Use the dedicated Synthetic Voice Detection APIs instead when:
- Transcription is not needed — you only want to know if audio is synthetic.
- You need frame-level results across the full audio (not just utterance-level scores).
- You need explicit
no-content verdicts for silent regions.
- You need streaming deepfake verdicts in real time.
Common scenarios
Call center QA on recorded English calls, high volume
→ STT Batch English VFast. Convert to Opus if needed. Use parallel requests with a semaphore to respect concurrent limits.
Meeting transcription with speaker attribution and emotion
→ STT Batch with speaker_diarization=true and emotion_signal=true.
Live interview transcription with real-time captions
→ STT Streaming.

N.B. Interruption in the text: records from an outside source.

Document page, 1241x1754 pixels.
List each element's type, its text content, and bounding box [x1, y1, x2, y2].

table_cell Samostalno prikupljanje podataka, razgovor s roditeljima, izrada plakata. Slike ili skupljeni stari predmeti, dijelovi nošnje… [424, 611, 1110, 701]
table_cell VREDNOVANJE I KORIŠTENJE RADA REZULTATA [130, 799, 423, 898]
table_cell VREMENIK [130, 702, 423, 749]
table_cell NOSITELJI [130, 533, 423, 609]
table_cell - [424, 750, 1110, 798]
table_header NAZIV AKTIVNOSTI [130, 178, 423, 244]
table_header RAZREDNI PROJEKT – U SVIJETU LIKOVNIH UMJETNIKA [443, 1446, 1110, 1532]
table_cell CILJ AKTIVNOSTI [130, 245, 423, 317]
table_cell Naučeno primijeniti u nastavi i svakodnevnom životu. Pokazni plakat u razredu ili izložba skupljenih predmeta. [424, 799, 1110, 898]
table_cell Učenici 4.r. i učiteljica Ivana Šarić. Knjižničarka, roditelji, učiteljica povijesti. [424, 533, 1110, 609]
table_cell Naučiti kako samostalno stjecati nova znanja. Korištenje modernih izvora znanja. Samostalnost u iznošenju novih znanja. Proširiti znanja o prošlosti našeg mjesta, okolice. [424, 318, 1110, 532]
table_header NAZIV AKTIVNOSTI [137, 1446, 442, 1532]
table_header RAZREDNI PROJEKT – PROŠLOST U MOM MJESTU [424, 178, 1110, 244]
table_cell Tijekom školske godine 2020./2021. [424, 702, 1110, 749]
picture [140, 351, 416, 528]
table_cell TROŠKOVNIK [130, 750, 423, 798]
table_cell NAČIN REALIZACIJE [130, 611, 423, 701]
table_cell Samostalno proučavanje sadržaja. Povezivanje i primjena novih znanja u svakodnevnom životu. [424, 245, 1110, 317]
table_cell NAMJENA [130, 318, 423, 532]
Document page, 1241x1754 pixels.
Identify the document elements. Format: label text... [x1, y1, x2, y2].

Stream audio over WebSocket and display utterances as they arrive.
Detect AI-generated voice in a submitted audio clip
→ Synthetic Voice Detection batch endpoint.
Real-time anti-spoofing check during a voice authentication flow
→ Synthetic Voice Detection streaming endpoint. Stream audio and act on frame verdicts as they arrive.
Transcript of a support call with PII/PHI spans tagged for downstream review
→ STT Batch with pii_phi_tagging=true. Language is auto-detected per utterance. The transcript content is preserved; sensitive spans are wrapped in tags.
Compliance recording that must be shareable with PII/PHI silenced
→ PII/PHI Redaction Batch API. Returns a redacted MP3 with sensitive audio ranges silenced and a transcript where each PII/PHI span is replaced with an entity-type tag.